It is recommended that prehospital healthcare personnel have thermometers available that can measure the core temperature of hypothermic patients [13]. Our investigations show that all professional prehospital search and rescue services had units with thermometers capable of detecting hypothermia (100% of SAR and HEMS units, and 80% of FW aircraft units). In 2013, 100% of the HEMS and SAR units also had hypothermia-detecting thermometers available, whereas there was a decrease in their availability in FW aircraft from 100% in 2013 to 80% in 2024. The number of GAs with available hypothermia-detecting thermometers increased from 13% in 2013 to 83% in 2024; this was largely due to the national acquisition of new multi-monitors with these capabilities during 2013–2014. All the new multimonitors in the professional rescue services came equipped with esophageal probes for direct thermistor-based measurements of core temperature. In contrast, volunteer rescue services reported less access to this equipment; only 15% of the Norwegian Red Cross Search and Rescue Corps units and none of the Norwegian People’s Aid units reported having hypothermia-detecting thermometers available (Table 2). An important limitation to this study is that the specific temperature measurement technology used in the thermometers was not reported in the questionnaire, only if the thermometers were “suitable for detecting hypothermia”.

The recommended site for core temperature measurement is the lower third of the esophagus; the patient mustbe intubated for this to be a viable option. Consequently, care for these patients is eventually transferred to professional rescue services. Most FW, HEMS, and SAR units use esophageal measurements, as these units are staffed with anesthesiologists with extensive critical care experience. Alternatives for the anatomical placement of temperature measurements include the ear canal (epi-tympanic measurement) or rectum. Despite being a viable option, healthcare personnel should be aware that deep rectal measurements do not reflect rapid changes in core temperature as effectively as esophageal measurements [14]. Epi-tympanic measurements may be a suitable alternative, but further validation of measurements in hypothermic patients is needed [15]. There is a risk that epi-tympanic thermometers may display temperatures lower than the actual values [16, 17]. In our study, measurement of rectal and epi-tympanic temperatures was frequently reported.

RECORDS PROVIDED |
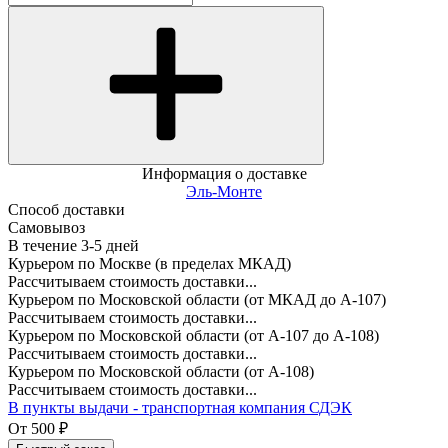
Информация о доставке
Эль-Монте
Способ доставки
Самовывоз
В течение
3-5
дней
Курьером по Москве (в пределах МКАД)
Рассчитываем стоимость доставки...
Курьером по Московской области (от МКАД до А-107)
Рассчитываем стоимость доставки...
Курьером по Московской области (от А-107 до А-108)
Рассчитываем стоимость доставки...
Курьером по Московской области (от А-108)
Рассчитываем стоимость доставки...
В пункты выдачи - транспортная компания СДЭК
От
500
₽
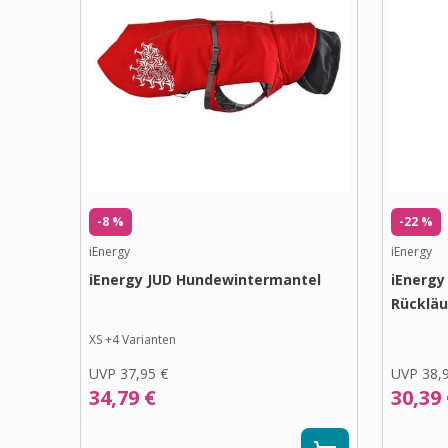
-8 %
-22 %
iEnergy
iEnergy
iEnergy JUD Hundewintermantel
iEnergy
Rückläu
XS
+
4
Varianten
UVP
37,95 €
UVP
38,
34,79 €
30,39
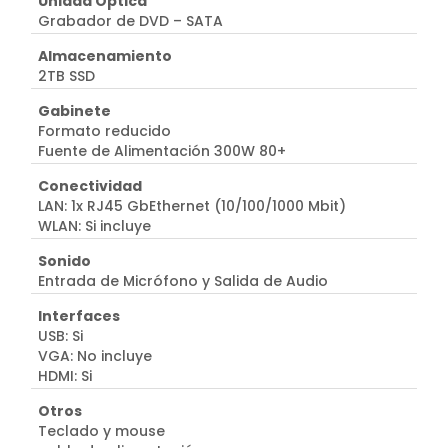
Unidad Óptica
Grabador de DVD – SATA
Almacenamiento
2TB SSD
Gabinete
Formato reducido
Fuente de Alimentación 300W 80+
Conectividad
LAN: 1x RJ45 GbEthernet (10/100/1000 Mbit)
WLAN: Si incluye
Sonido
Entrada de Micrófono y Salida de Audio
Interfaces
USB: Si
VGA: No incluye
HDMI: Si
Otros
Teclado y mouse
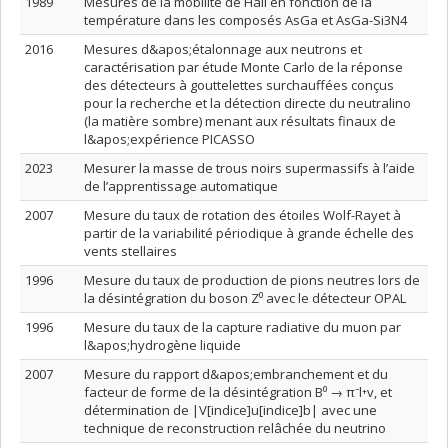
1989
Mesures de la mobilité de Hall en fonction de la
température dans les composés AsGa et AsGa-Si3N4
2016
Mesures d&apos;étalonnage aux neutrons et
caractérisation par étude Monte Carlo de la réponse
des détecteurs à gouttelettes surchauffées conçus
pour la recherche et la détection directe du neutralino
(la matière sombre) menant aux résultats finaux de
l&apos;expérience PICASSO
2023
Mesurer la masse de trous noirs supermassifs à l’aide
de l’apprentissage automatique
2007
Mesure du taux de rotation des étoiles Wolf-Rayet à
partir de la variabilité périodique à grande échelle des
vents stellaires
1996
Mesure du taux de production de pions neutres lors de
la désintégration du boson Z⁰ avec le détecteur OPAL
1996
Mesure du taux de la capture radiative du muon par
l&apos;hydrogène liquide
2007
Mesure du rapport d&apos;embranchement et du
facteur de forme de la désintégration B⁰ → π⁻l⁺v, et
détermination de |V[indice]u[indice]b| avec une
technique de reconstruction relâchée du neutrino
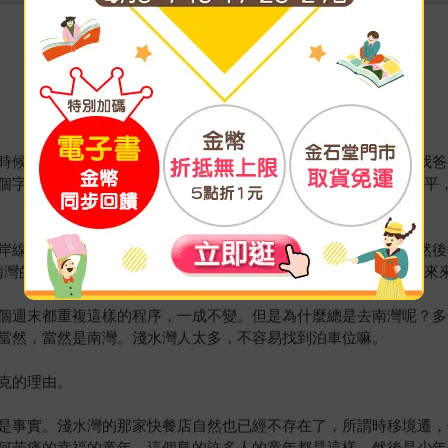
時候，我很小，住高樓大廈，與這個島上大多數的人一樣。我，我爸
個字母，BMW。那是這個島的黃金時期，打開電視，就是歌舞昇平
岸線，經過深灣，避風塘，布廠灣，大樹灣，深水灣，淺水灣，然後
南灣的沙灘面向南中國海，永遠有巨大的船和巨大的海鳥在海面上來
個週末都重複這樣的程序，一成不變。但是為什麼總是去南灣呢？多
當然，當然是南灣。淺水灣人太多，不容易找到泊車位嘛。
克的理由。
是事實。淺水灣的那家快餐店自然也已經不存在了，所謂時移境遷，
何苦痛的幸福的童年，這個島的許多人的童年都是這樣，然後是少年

EXERCISES TO COMPLETE |
A – Check each statement against the passage on prehospital thermometers for hypothermia and answer yes or no, quoting the words of the passage that decide it. (i) In 2024, every HEMS unit had a thermometer capable of detecting hypothermia. (ii) Availability of such thermometers in FW aircraft rose between 2013 and 2024. (iii) The questionnaire recorded the measurement technology the thermometers used.
B – Extend the passage on prehospital core temperature measurement, picking up after its last sentence.

RESPONSES |
A –
(i) Yes: "100% of SAR and HEMS units"
(ii) No: "there was a decrease in their availability in FW aircraft from 100% in 2013 to 80% in 2024"
(iii) No: "the specific temperature measurement technology used in the thermometers was not reported in the questionnaire"

B –
According to the updated guidelines for the management of accidental hypothermia, all prehospital hypothermic patients with spontaneous circulation should be actively rewarmed, if possible [3]. AEW is also recommended in Norwegian national guidelines for the prehospital treatment of patients with accidental hypothermia [18]. This survey revealed that all services in the Norwegian prehospital chain of care included in the study had units with some form of AEW equipment available and that its availability had increased since 2013 [9].

We achieved a response rate of 70.5%, suggesting that our data accurately reflect the equipment used to handle patients suffering from prehospital cold stress or accidental hypothermia in Norway. Although we aimed to reach the most informed respondents, it was uncertain whether we always reached the most suitable individuals to answer the survey. Some respondents reported a heightened awareness of hypothermia treatment in their department during data collection, which may have changed the standard setups since the survey was conducted. This study also has potential biases, particularly due to interviewer influence during phone surveys. To minimize this, we strictly followed a template and quoted respondents’ answers. Many responses were collected through a direct survey link, reducing interviewer influence.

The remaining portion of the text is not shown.